DATASET –
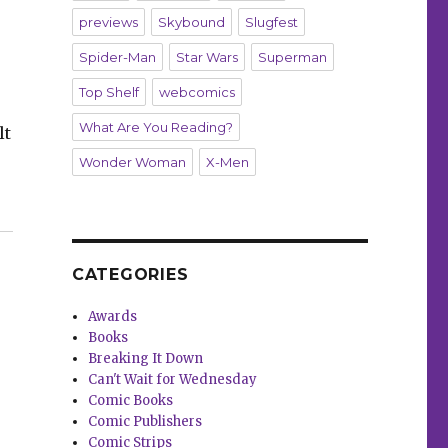
previews
Skybound
Slugfest
Spider-Man
Star Wars
Superman
Top Shelf
webcomics
What Are You Reading?
lt
Wonder Woman
X-Men
CATEGORIES
Awards
Books
Breaking It Down
Can't Wait for Wednesday
Comic Books
Comic Publishers
Comic Strips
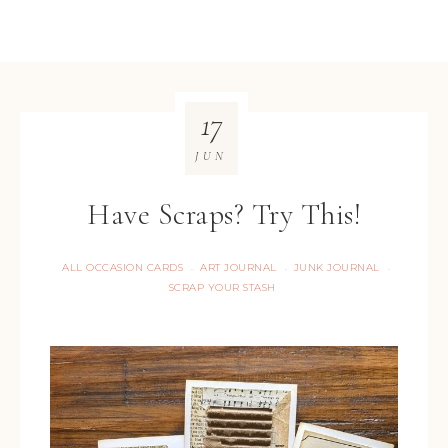
17
JUN
Have Scraps? Try This!
ALL OCCASION CARDS
ART JOURNAL
JUNK JOURNAL
·
·
·
SCRAP YOUR STASH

ASSIGNED TASK – Only the lines from the start of the material through the line containing "Have Scraps? Try This!" should be transcribed. Pictures stay out.

OUTPUT –
previews
Skybound
Slugfest
Spider-Man
Star Wars
Superman
Top Shelf
webcomics
What Are You Reading?
lt
Wonder Woman
X-Men
CATEGORIES
Awards
Books
Breaking It Down
Can't Wait for Wednesday
Comic Books
Comic Publishers
Comic Strips
17
JUN
Have Scraps? Try This!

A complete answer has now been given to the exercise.